When people die, they almost always report finding themselves in completely solid, real physical bodies in a completely solid, real environment. They do not report it as being a "dream-like" experience at all. We here may associate some of the abilities we have there - like teleportation or creating objects with our minds - as being similar to experiences we have in dreams, but they are not experienced in the afterlife as being dream-like. It is sensed and experienced as being more real than this world.


In the most-reported areas of the afterlife, we have much deeper and greater sensory experience of the world and people around us, and we realize that our sensory capacities in this world were greatly reduced, had far less resolution, and some sensory capacities were entirely muted here.

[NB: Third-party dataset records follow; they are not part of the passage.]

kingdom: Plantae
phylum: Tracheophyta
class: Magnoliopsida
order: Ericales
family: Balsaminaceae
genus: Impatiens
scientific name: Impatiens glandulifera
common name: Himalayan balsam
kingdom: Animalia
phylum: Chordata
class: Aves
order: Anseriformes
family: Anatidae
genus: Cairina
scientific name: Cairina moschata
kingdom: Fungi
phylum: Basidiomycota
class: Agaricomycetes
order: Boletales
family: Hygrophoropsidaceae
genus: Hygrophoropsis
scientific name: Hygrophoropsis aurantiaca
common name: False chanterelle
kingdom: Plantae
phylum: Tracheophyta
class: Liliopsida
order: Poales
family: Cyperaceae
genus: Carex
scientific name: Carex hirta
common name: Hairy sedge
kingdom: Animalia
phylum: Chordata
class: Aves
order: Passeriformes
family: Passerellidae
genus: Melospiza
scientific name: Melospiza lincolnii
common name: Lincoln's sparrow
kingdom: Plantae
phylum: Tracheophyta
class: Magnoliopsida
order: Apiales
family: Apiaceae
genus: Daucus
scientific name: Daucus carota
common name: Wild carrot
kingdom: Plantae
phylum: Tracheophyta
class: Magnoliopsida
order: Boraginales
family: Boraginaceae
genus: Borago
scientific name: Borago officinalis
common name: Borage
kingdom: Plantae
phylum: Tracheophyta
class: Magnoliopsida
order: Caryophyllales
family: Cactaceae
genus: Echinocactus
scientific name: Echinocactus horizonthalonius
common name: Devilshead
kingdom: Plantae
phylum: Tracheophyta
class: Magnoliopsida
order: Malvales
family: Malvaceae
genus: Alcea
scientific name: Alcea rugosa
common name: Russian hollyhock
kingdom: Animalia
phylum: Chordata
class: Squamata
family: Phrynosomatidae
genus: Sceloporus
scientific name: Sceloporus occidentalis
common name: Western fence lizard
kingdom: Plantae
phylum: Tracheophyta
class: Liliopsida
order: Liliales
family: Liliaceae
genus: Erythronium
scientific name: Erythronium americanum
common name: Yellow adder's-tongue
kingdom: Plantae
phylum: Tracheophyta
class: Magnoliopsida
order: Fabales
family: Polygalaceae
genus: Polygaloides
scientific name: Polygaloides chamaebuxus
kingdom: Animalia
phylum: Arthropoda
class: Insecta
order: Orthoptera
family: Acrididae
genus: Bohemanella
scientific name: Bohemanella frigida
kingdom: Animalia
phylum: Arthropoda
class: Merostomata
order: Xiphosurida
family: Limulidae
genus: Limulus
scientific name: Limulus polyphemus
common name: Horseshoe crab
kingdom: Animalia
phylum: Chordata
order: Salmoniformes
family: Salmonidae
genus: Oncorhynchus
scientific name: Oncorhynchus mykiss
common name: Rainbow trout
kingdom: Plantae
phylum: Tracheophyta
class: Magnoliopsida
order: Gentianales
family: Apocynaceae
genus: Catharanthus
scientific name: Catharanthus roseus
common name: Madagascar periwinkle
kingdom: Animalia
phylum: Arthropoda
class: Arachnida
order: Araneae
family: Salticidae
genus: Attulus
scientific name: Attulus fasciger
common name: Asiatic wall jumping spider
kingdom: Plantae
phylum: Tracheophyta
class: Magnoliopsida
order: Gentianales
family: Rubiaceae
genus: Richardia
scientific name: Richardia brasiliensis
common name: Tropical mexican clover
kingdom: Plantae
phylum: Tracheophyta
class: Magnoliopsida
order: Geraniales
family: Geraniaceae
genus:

So, "this world" is actually a less-physical world than the afterlife. IMO, people have erroneously mistaken the disabilities we adopted to come here and experience this world as defining qualities of what it means to be physical in a physical world, and the removal of those disabilities as being characteristic of a "non-physical" world, when the opposite is actually true. When we remove the disabilities we have here, we have a much fuller, richer, and deeper physical experience of ourselves and the people and world around us.